ECLI:NL:GHDHA:2018:318
Gerechtshof Den Haag
- Hoger beroep
- Rechtspraak.nl
Wijziging omgangsregeling en ouderlijk gezag in het kader van verhuizing naar het buitenland
In deze zaak gaat het om een hoger beroep betreffende de omgangsregeling tussen een vader en zijn minderjarige kind, na de verhuizing van de moeder naar het buitenland. De vader, vertegenwoordigd door advocaat mr. H.H.M. de Vries-Veringa, verzoekt om een omgangsregeling vast te stellen, terwijl de moeder, vertegenwoordigd door advocaat mr. I. Alderlieste, zich verzet tegen dit verzoek. De moeder is zonder overleg met de vader verhuisd, wat heeft geleid tot een gebrek aan contact tussen de vader en het kind. Het hof heeft eerder een tussenbeschikking gegeven waarin partijen naar een omgangshuis zijn verwezen voor begeleide omgang. De vader stelt dat de verhuizing van de moeder de omgang frustreert en dat hij het recht heeft om zijn kind te kennen. De moeder daarentegen stelt dat zij de buitenlandse nationaliteit heeft en dat de verhuizing in het belang van het kind is.
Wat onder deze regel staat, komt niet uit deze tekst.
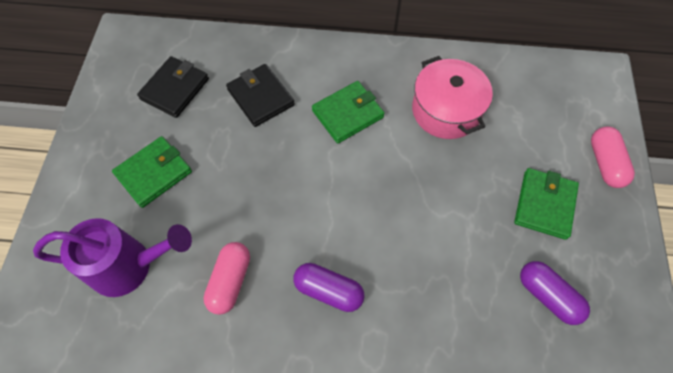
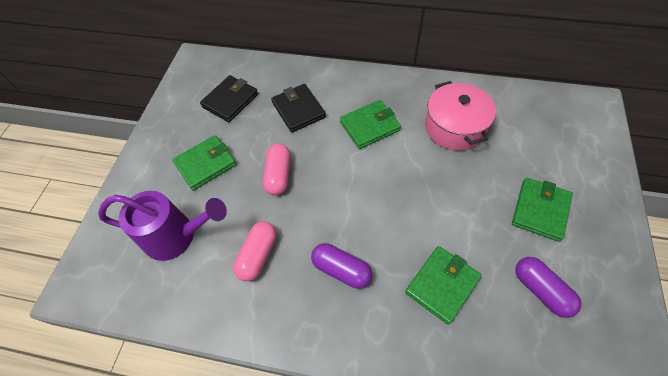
camera: 10 degrees right, 5 degrees down
(442, 299) = (442, 285): none -> green wallet
(605, 163) = (598, 178): pink capsule -> pink capsule (279, 175)

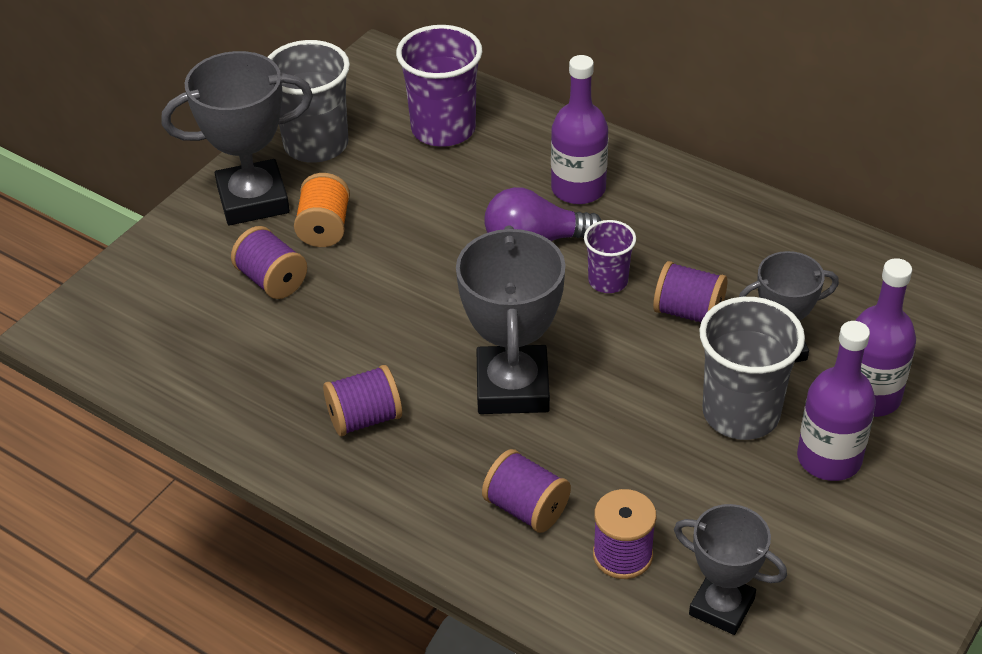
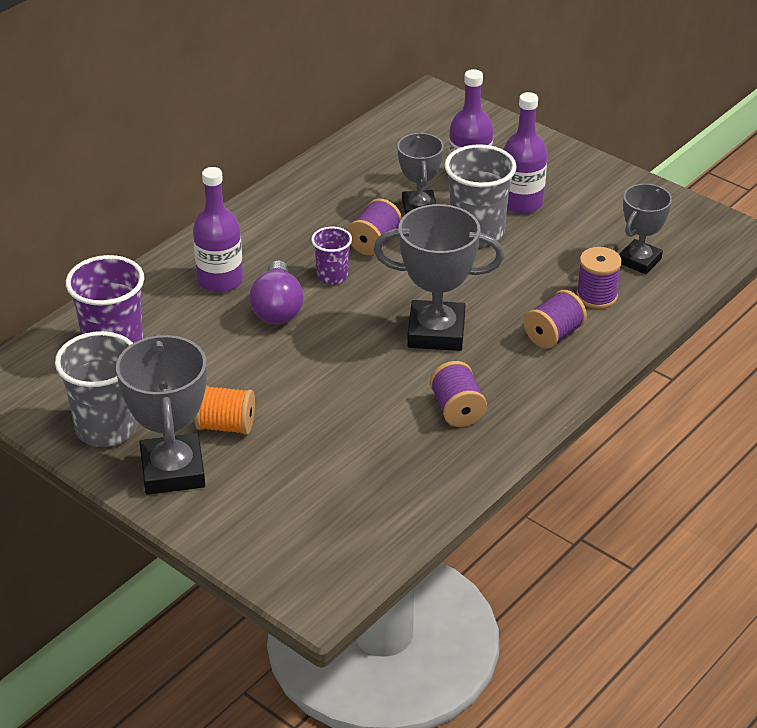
camera: 85 degrees left, 5 degrees down
(272, 280) = (286, 459): purple spool -> none

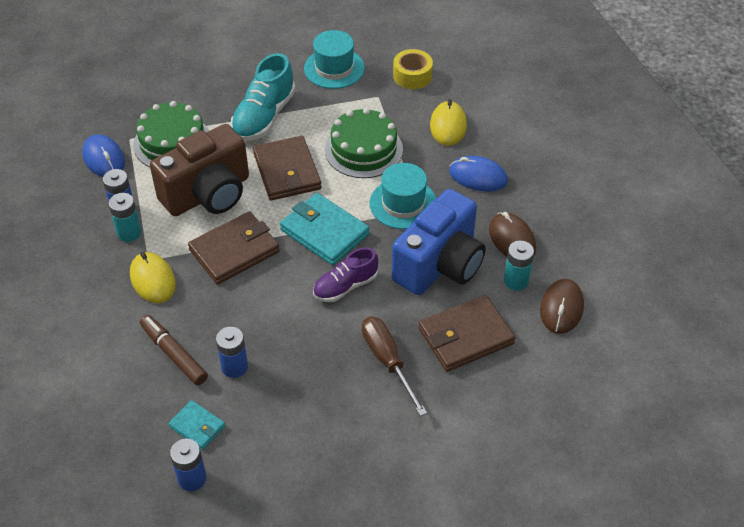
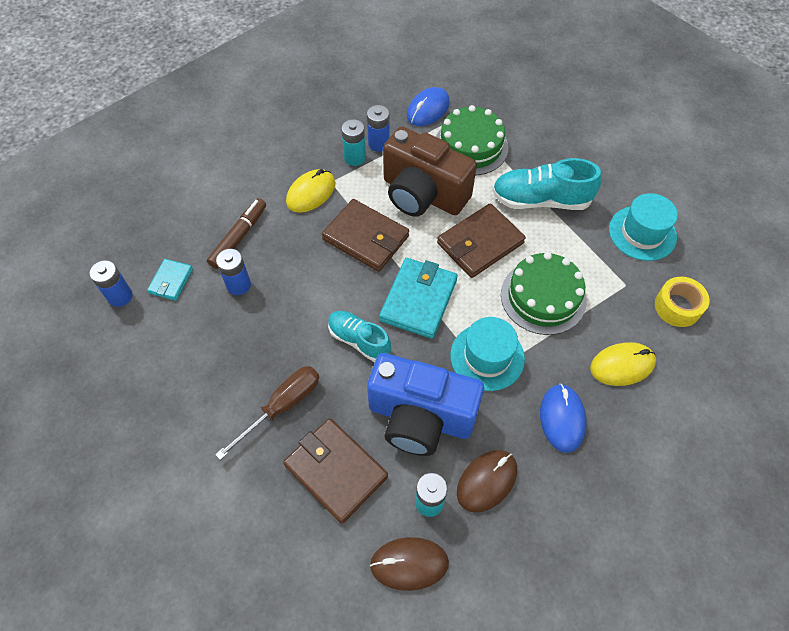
camera: 70 degrees right, 10 degrees up
(345, 286) = (359, 340): purple shoe -> turquoise shoe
Het hof oordeelt dat de vader niet-ontvankelijk is in zijn verzoek tot wijziging van het ouderlijk gezag, omdat dit verzoek niet in eerste aanleg is gedaan. De rechter bevestigt dat de moeder in beginsel het recht heeft om te verhuizen, maar dat zij zonder overleg met de vader heeft gehandeld. Het hof wijst het verzoek van de vader tot het vaststellen van een omgangsregeling af, maar benadrukt het belang van contact tussen de vader en het kind. De beslissing van het hof is dat de vader niet-ontvankelijk wordt verklaard in zijn verzoek met betrekking tot het ouderlijk gezag en dat de bestreden beschikking wordt bekrachtigd.